▶ _Text shown_:
=====

Health insurance in the US is dominated by for-profit insurers (in contrast, the hospital sector is dominated by non-profits). Several people on the political left in the US have condemned the insurers for making billions of dollars in profits while denying care, retroactively cancelling policies (aka recission), and not doing anything to control costs.
However, a Wall Street Journal article notes that average profits at publicly traded US insurance companies average in the 4% range. That's very low. If you introduced a public option, the article says it would only be able to undercut premiums for the for profit insurers by 4% or so - assuming it can achieve the same scale as the largest ones.
You will hear that insurers spend only about 83% of every dollar they receive in premiums on medical care - that's known as the medical loss ratio. The medical loss ratio is a very, very rough gauge of an insurer's efficiency - in fact, it's such a rough gauge that we should consider ignoring it entirely. The medical loss ratio includes profits, but it also includes the expenses that insurers spend managing care, combating fraud, and other administrative expenses. Medicare and Medicaid perform very well on a loss ratio standard, but they need to do much more in managing care, and they need to do more in fraud prevention.
Of course, the nature of for-profit business has led the insurers to seek aggressive tactics to preserve their bottom lines. As said earlier, they've conducted recissions and denied necessary care. They've also sought to enroll healthier people at the expense of other plans. They've been too quick to offer skimpier benefit packages, excluding such services as cancer care, mental health treatments, inpatient care and others, instead of becoming more efficient.

=====

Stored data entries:

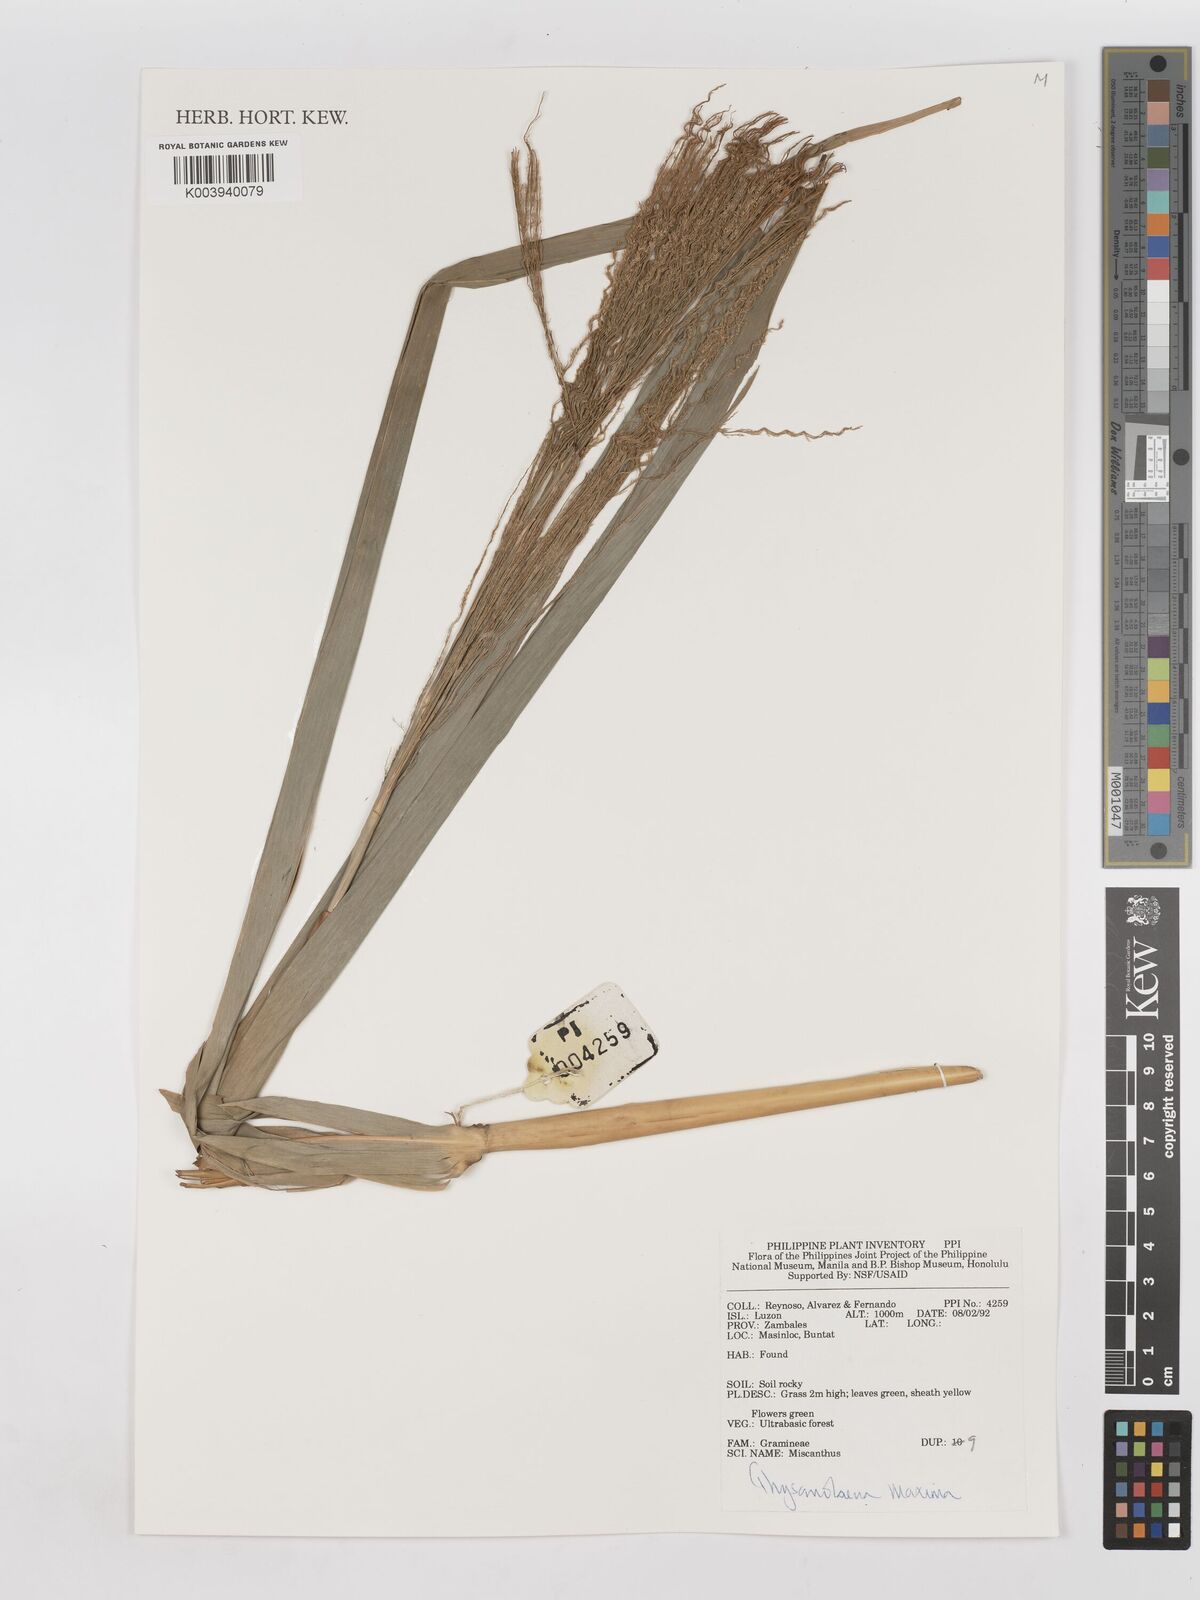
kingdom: Plantae
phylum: Tracheophyta
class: Liliopsida
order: Poales
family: Poaceae
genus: Thysanolaena
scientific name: Thysanolaena latifolia
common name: Tiger grass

=====

▶ _What you will do_:
- 1) In the text on US health insurance, what share of each premium dollar do insurers reportedly spend on medical care?
- 2) Extend the text on US health insurers, picking up after its final sentence.

▶ _Outputs for the tasks_:
- 1) About 83%, a figure known as the medical loss ratio.

- 2)
While insurers have invested in wellness, disease management and other care management initiatives that produce a return, but these innovations are dwarfed by their antisocial behavior.
Regardless of whether a publicly sponsored insurance plan is enacted in the US, Congress must take care that the rules of the game are stringent. Delivering efficient care must be the only way that insurers can compete. The rules of the marketplace must prohibit them from discriminating against the sick and selectively marketing to healthier people. There must be an adequate minimum benefit standard. I think that the for-profit insurers have skills and infrastructure that could be used to the nation's benefit, but the market place must be set up so that the ONLY thing they can do is to be more efficient at delivering care.